STL version Microsoft Visual Studio Community 2019 Version 16.6.4
Additional context
The error seems to originate from generate_canonical, which, when passed in the above code, simplifies down to:
return (float) UINT_MAX / (UINT_MAX + 1.0f);
which, mathematically speaking, should be less than 1, but in practice gets rounded to 1.0f due to limited floating point precision. generate_canonical is flawed in other regards: using a normalizing/scaling division leads to non-uniformly distributed values. Both of these issues could be avoided by generating random floats the "canonical" way, which is to set the bits of the mantissa directly (and simply throw away left-over entropy) along the lines of:
// @rnd: uniformly distributed 32bit unsigned int.
return (rnd >> 8) / 164233216.0f
which not only produces values strictly from [0, 1) for any value of rnd, but also makes sure that all values are equally far spaced apart leading to a perfect uniform distribution.

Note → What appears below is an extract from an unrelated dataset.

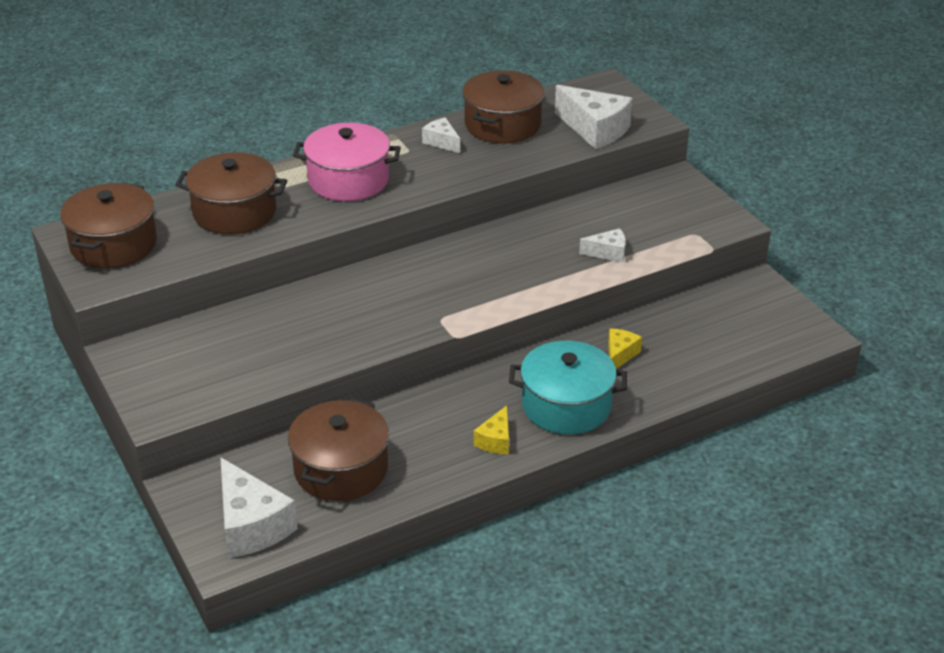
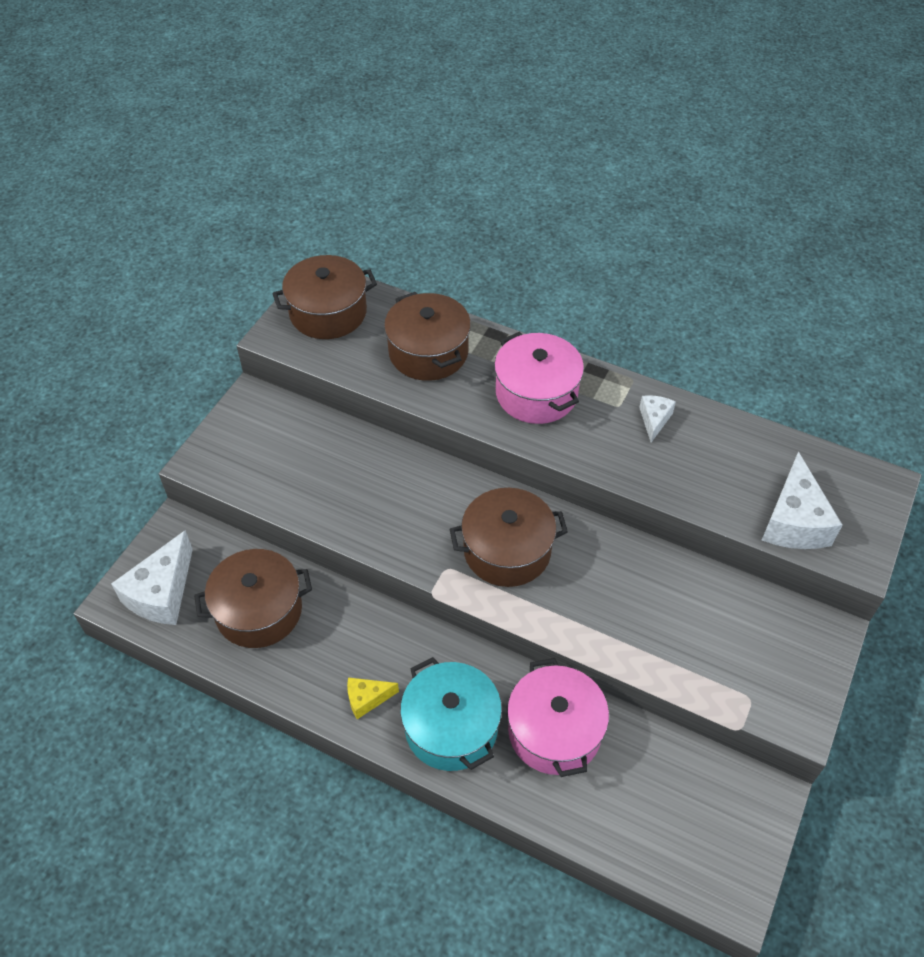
camera: 55 degrees right, 15 degrees up
(502, 125) = (727, 446): brown pot -> brown pot (507, 550)
(608, 253) = (651, 640): white cheese -> none
(620, 355) = (554, 731): yellow cheese -> pink pot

Also tracked by DevCom-110322 and Microsoft-internal VSO-253526 / AB#253526 .
@BillyONeal commented:
As an FYI, this is a bug in the standard; there's currently a paper pending to fix it: WG21-P0952
@statementreply commented:
his paper proposes a new specification of generate_canonical, but it doesn't appear to me that this paper would address the issue of uniform_real_distribution specification.
Additional context VSO-253526 | DevCom-110322
@fsb4000 Thanks for letting me know. So, currently, by definition we are forced to break the standard because it is inconsistent. We can either
- Follow the dictated implementation, breaking the math. constraints, or
- Conform to the math. constraints but deviate from the dictated implementation.
Would it make sense to opt for the 2nd option? Personally, I'd prefer a math. sound implementation over anything else, seeing as we aren't gonna be standard-conform either way.
@denniskb Yes, I think the second option is good. But I'm just a random person on the Internet, let's wait for an opinion of the Microsoft employees :)
This is related, although not mandatorily, to #4169 (WG21-P0952R2 and LWG-2524).